Myelaine,
We are not amending the Scriptures because the Scriptures did not come before our religion. Our religion and culture came first. The Scriptures were written by Jews who were descendants of Jews who had been worshipping YHWH for millennia before the books of Scripture were composed and settled into the form you know today.
Judaism is not based on Scripture because Judaism had to exist first. The Bible did not write itself of fall from the sky as you have it today. Jews wrote it. Jews came into existence not because they had the Scriptures to study and base their religion on. On the contrary, Jews based the Scriptures on their own beliefs long after their religion had started and long after they had settled in Israel. It is the testimony of their convictions, not the basis for them.
The Hebrew Scriptures only have their current status in Judaism because Jews picked them out from the myriad of our many compositions to make up the Tanakh. Jewish authorities, our rabbis and great sages, decided what books were sacred and which were not. They would have no authority unless we made it so. They did not authorize or write or canonize themselves. Someone with authority from outside the Bible had to do it, someone and something with more authority than Scripture.
Jews base their religion on a series of claimed theophanies that our ancestors claim they experienced. It is on the basis of these, especially the Great Theophany at Sinai, that our religion stands. That came before even the Ten Commandments were written by God. Those theophanies are the "proof" our ancestors had of YHWH, not Scriptures.
God did not write us Scriptures and hand them out to Abraham, Issac, and Jacob and tell them to follow what was written. God did not hand Moses the first five books of the Bible and tell him to start a religion based on it. We Jews did not stumble over these books or find them hidden in the ground like Joseph Smith and then decided to base on religion on what was written.

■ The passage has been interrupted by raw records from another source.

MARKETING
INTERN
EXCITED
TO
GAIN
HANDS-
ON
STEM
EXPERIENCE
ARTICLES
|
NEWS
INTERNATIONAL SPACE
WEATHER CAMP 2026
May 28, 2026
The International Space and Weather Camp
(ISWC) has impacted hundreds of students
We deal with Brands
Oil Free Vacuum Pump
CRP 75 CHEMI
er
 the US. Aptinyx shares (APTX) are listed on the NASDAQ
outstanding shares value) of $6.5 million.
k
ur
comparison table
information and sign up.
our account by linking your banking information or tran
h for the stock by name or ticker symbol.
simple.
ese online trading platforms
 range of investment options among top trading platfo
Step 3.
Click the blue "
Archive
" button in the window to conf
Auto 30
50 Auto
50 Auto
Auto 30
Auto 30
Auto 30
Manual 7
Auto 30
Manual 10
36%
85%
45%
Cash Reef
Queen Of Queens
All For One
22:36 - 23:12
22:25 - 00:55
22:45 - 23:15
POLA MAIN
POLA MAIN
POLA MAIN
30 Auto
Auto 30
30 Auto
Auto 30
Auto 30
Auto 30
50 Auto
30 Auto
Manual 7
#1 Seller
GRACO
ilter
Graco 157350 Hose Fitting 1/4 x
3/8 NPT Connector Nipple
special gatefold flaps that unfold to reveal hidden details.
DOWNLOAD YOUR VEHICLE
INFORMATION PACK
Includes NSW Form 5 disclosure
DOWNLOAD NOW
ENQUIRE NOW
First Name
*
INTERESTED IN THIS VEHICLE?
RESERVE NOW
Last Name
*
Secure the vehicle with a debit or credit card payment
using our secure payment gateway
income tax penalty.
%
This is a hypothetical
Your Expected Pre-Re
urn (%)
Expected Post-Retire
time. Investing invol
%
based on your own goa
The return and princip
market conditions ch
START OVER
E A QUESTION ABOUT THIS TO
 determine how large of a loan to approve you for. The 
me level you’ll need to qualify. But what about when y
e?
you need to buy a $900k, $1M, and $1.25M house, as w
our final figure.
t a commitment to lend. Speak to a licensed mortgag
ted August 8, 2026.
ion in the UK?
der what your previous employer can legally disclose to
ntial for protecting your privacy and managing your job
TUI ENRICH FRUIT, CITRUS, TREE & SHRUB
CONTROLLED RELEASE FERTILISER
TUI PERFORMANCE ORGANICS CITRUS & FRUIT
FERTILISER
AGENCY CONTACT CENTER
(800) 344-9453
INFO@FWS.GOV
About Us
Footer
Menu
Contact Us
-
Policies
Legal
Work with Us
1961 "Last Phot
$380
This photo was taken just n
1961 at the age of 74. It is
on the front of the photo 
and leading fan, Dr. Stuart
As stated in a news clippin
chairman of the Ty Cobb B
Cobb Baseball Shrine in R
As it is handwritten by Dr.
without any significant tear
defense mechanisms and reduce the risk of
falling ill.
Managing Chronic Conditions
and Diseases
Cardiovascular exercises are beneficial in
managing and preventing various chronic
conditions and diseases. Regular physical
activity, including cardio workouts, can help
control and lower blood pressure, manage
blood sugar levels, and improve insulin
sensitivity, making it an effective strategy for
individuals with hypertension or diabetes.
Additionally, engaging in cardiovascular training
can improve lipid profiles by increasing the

God revealed our religion to Abraham, Sarah, Issac, Rebecca, Jacob, Leah and Rachel, to Moses and the prophets. We didn't learn it from a book. We wrote the book. We invented it and based it on what was revealed to us. The Scriptures have never replaced or will ever be seen as greater than the theophanies experienced by our ancestors. They are a testimony to it, part of the deposit of that revelation, but not the final or primary authority. The Scriptures would not have authority unless we believed our religion had authority.

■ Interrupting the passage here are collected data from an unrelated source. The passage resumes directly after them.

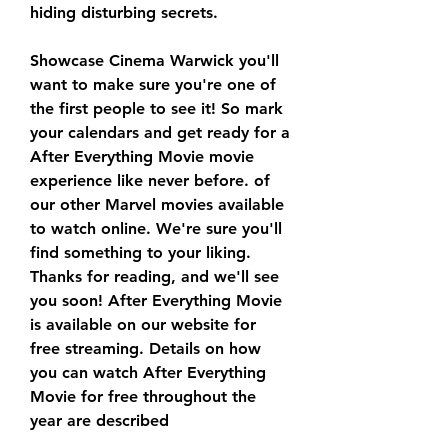
hiding disturbing secrets.
Showcase Cinema Warwick you'll 
want to make sure you're one of 
the first people to see it! So mark 
your calendars and get ready for a 
After Everything Movie movie 
experience like never before. of 
our other Marvel movies available 
to watch online. We're sure you'll 
find something to your liking. 
Thanks for reading, and we'll see 
you soon! After Everything Movie 
is available on our website for 
free streaming. Details on how 
you can watch After Everything 
Movie for free throughout the 
year are described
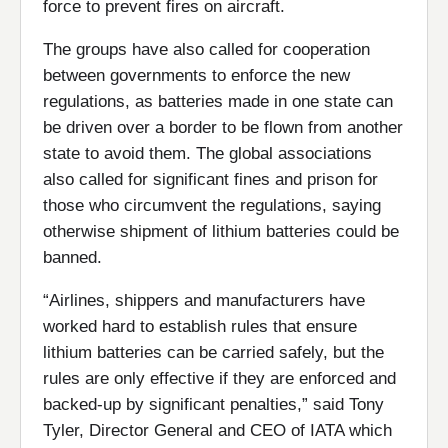
force to prevent fires on aircraft.
The groups have also called for cooperation
between governments to enforce the new
regulations, as batteries made in one state can
be driven over a border to be flown from another
state to avoid them. The global associations
also called for significant fines and prison for
those who circumvent the regulations, saying
otherwise shipment of lithium batteries could be
banned.
“Airlines, shippers and manufacturers have
worked hard to establish rules that ensure
lithium batteries can be carried safely, but the
rules are only effective if they are enforced and
backed-up by significant penalties,” said Tony
Tyler, Director General and CEO of IATA which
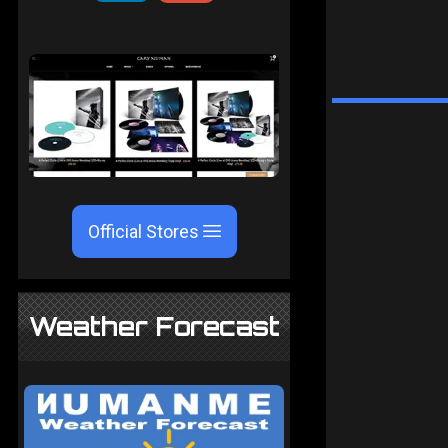
Official Stores
Weather Forecast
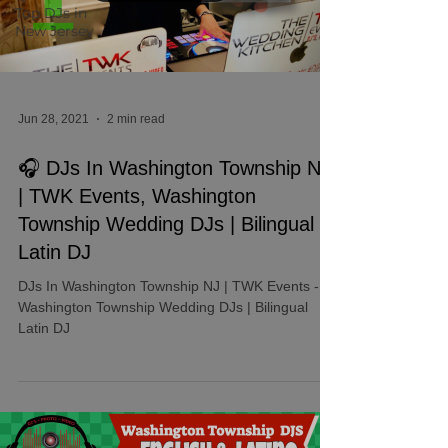
Top DJs in
New Jersey
Jun 28, 2021
2 min read
🎧 DJs In Washington Township NJ
| TWK Events, Washington
Township Wedding DJs | Bilingual
Latin DJ
DJs In Washington Township NJ | TWK Events -
Washington Township Wedding DJs | Bilingual
Latin DJ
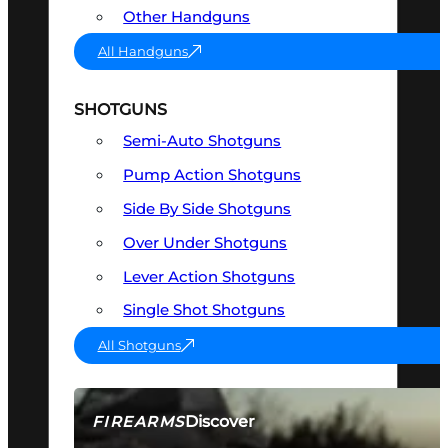
Other Handguns
All Handguns
SHOTGUNS
Semi-Auto Shotguns
Pump Action Shotguns
Side By Side Shotguns
Over Under Shotguns
Lever Action Shotguns
Single Shot Shotguns
All Shotguns
Discover
FIREARMS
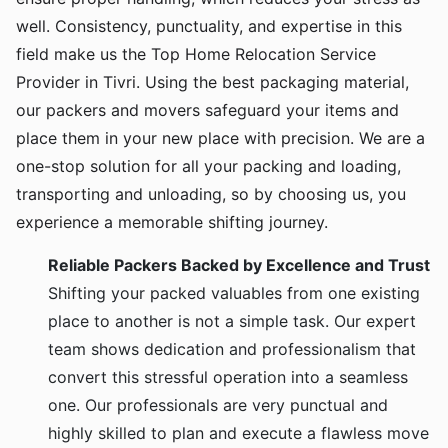
well. Consistency, punctuality, and expertise in this
field make us the Top Home Relocation Service
Provider in Tivri. Using the best packaging material,
our packers and movers safeguard your items and
place them in your new place with precision. We are a
one-stop solution for all your packing and loading,
transporting and unloading, so by choosing us, you
experience a memorable shifting journey.
Reliable Packers Backed by Excellence and Trust
Shifting your packed valuables from one existing
place to another is not a simple task. Our expert
team shows dedication and professionalism that
convert this stressful operation into a seamless
one. Our professionals are very punctual and
highly skilled to plan and execute a flawless move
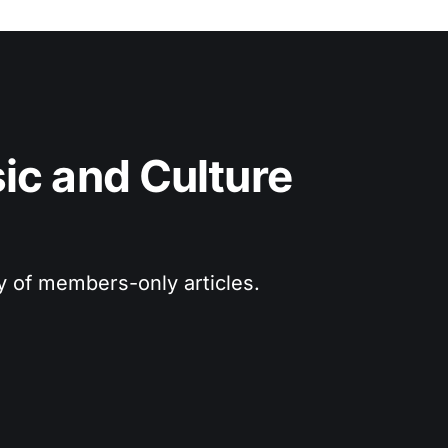
c and Culture 
ry of members-only articles.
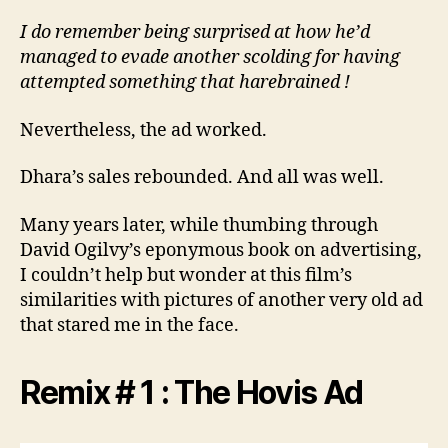
I do remember being surprised at how he’d
managed to evade another scolding for having
attempted something that harebrained !
Nevertheless, the ad worked.
Dhara’s sales rebounded. And all was well.
Many years later, while thumbing through
David Ogilvy’s eponymous book on advertising,
I couldn’t help but wonder at this film’s
similarities with pictures of another very old ad
that stared me in the face.
Remix # 1 : The Hovis Ad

In the light of this we interpret our history and our religion and its meaning based on human growth and achievement. The words in Scripture, from our God, yes, are however not seen as static. We are not called to return to the snapshots in time preserved in it's pages but the call to our hearts placed there by God to which the texts give witness.
I understand and appreciate that you hold the written books as the ultimate authority. Religious Jews feel they have something greater. God didn't give us Jews an inspired book in order to make us his people. God made us his people so we could write an inspired book.
If God made us a nation and inspired my people to write a book you feel must be obeyed, why do you find it appropriate to question the authors who God used to compose it? Do not authors have the right to explain their own work?
I know you probably don't agree and won't ever, even if the heavens shook and told you so. And I don't claim that everything here represents my personal convictions as a Jew either, but it is the general way we as a people approach the Scriptures and why we have a progressive theology not bound by a snapshot in time written in scrolls.
Your claim may be that your religious beliefs are based on the Bible. But we claim that our religion is based on meeting YHWH face-to-face, and that the Bible is based on what we believe. That is very, very different from where you are. Not more superior (and not meant to claim that they are better than other views), but definitely different in how we use Scripture. Be happy with what you have. We cannot change our view on Scripture because our religion is not based on it like yours. Our religion came from a different source than just writings.